RDA-MPG Science Workshop on Data Report - Compiled by Bernard Schutz, Leif Laaksonen, Raphael Ritz, Herman Stehouwer, Peter Wittenburg, Rob Baxter
The widespread adoption of the Internet in the 80s was met with scepticism by science as to whether it could truly foster scientific research. Within just a decade, science had fully adopted both the Internet and its various layered infrastructures such as the World-Wide Web, as science understood that the exchange of knowledge, information and data between the rapidly increasing number and types of computers could now be done within seconds, almost seamlessly. It relieved scientists from many time-consuming aspects of traditional communication and exchange channels. Agreement on a few basic principles (node numbering, protocols, registries) at a time where many competitive suggestions were brought forward allowed scientists to shift their attention back to new scientific questions, simply making use of the new facilities rather than trying to invent them.
Currently we seem to be in a comparable situation, where the number and complexity of data exceeds our abilities to deal with them manually or through traditional means such as file systems. Fragmentation within disciplines, across disciplines and often across organizational boundaries (projects, institutes, states) is increasing rather than decreasing, and in many scientific domains the amount of time needed to manage and manipulate data to make them re-usable has become intolerable without support from new, highly automated processes. These trends with respect to data in science and beyond require new approaches to our management of data in the coming decades. Hence the Research Data Alliance (RDA), an initiative inspired by the Internet Engineering Taskforce, started, like the IETF, as a grass-roots, bottom-up organization designed to come up with formal agreements, specifications, running code – by data practitioners, for data practitioners.
The RDA-MPG workshop on Scientific Data brought together a number of leading European scientists and other experts to discuss current points of concern in the context of research data 10-11 February 2014 at the Max Planck Society headquarters in Munich. The main objectives were to discuss whether the participants see a role for the Research Data Alliance (RDA) in their daily activities, what the science community’s expectations might be, and whether the RDA roadmap needs to adapt to meet those expectations. The context of the Workshop was set by a number of questions covering scientific concerns, data sharing & publishing, stakeholder aspects, data infrastructures, technological trends and aspects of data science education.

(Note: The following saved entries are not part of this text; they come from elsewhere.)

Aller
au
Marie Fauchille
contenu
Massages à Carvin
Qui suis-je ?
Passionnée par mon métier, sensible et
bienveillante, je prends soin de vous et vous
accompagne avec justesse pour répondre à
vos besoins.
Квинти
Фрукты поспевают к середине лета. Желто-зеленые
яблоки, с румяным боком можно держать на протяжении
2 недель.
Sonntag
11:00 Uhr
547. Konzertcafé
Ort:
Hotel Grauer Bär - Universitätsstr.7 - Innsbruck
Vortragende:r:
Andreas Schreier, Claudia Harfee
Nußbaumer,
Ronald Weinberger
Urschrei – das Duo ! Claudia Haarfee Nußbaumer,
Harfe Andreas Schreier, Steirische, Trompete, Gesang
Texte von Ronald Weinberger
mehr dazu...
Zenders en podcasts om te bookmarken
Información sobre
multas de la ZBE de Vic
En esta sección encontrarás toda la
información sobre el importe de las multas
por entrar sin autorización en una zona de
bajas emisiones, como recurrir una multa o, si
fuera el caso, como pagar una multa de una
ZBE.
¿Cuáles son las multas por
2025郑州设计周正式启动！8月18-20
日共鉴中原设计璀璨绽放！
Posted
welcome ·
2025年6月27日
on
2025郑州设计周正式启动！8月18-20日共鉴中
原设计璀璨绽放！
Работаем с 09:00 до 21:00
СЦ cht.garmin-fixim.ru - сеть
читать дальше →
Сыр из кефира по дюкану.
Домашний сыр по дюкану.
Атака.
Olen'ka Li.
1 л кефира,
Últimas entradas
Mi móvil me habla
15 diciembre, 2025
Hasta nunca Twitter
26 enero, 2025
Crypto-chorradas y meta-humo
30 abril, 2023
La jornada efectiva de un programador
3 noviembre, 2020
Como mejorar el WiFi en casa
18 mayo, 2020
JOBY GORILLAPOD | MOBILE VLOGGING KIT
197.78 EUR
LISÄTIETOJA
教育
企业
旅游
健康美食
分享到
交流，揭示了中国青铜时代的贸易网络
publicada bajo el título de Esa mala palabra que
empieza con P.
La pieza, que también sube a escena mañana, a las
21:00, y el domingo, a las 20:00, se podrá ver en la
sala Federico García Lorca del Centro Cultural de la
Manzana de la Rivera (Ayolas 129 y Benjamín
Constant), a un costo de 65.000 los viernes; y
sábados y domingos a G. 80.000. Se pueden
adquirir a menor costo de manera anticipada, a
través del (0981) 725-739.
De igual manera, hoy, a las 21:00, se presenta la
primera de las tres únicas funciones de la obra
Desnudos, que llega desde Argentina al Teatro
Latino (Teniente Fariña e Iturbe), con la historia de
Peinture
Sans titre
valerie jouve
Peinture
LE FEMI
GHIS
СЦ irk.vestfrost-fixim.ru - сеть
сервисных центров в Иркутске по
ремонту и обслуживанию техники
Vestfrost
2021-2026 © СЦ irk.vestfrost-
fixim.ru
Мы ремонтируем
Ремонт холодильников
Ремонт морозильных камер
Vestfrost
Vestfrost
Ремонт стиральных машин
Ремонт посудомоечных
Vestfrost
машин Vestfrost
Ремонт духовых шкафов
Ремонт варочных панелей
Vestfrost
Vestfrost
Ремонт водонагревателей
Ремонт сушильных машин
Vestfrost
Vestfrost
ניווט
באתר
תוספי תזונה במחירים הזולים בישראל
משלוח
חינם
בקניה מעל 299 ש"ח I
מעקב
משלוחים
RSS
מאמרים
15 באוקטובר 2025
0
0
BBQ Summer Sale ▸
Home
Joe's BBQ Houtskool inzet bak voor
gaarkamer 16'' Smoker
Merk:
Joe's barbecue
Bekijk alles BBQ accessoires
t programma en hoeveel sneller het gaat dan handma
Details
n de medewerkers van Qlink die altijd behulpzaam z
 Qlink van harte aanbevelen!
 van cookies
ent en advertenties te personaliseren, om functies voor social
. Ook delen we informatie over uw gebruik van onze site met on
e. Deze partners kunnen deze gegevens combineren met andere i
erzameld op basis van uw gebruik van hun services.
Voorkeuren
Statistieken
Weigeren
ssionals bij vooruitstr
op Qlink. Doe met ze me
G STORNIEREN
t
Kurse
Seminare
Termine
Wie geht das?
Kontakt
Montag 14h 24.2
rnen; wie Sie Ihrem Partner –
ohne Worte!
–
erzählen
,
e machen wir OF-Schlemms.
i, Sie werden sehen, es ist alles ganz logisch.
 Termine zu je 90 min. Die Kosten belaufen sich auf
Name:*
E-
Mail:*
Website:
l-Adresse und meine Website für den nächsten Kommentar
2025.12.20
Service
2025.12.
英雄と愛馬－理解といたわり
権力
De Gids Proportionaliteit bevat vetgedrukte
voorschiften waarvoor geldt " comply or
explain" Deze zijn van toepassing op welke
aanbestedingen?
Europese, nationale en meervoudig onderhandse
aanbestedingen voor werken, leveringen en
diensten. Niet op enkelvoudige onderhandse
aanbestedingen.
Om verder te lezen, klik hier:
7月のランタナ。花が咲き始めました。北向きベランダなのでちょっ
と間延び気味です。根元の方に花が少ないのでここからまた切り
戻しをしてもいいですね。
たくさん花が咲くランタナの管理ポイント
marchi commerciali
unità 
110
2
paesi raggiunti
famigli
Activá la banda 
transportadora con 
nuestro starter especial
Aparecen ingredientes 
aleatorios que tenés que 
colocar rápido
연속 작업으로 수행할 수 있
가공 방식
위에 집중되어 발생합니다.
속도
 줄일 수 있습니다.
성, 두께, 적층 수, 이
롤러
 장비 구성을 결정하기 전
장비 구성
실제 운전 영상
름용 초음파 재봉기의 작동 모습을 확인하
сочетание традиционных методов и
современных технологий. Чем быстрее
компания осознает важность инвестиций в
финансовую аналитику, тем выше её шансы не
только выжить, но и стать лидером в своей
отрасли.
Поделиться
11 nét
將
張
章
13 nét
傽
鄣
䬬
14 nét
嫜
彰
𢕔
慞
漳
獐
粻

The outcomes of the Workshop discussions are classified under a number of headings – data sharing and re-use, publishing and citing data, infrastructures and repositories, and general observations on the nature of the research data challenge we face today. The discussions culminated in a number of recommendations for RDA to consider:
- RDA can play an important role if it is able to come up with recommendations, API specifications, guidelines, etc. that help to overcome the many one-shot, point solutions currently being implemented and hence make infrastructure building more cost-effective.
- RDA must indeed be a bottom-up organization, and needs to strike the right balance between a better balance between bottom-up and its current, rather top-heavy, state.
- RDA must motivate a “middle layer” of data scientists and to get engaged, rather than hope for too much engagement from leading researchers.
- RDA must be aware that it may find itself in a race towards specifications and solutions with big commercial players who may win with de facto standards, simply because they arrive first.
- Expectations RDA has to meet:
- Invest in training younger generations of data scientists.
- Push demo projects, act as a clearing house and should be able to give advice on data management, access and re-use to everyone in research.
- Have data experts who can visit institutes and help them implement solutions.
- Perform good quality assessment on the first working-group results due in September 2014, and take care to not fall into the trap of overselling.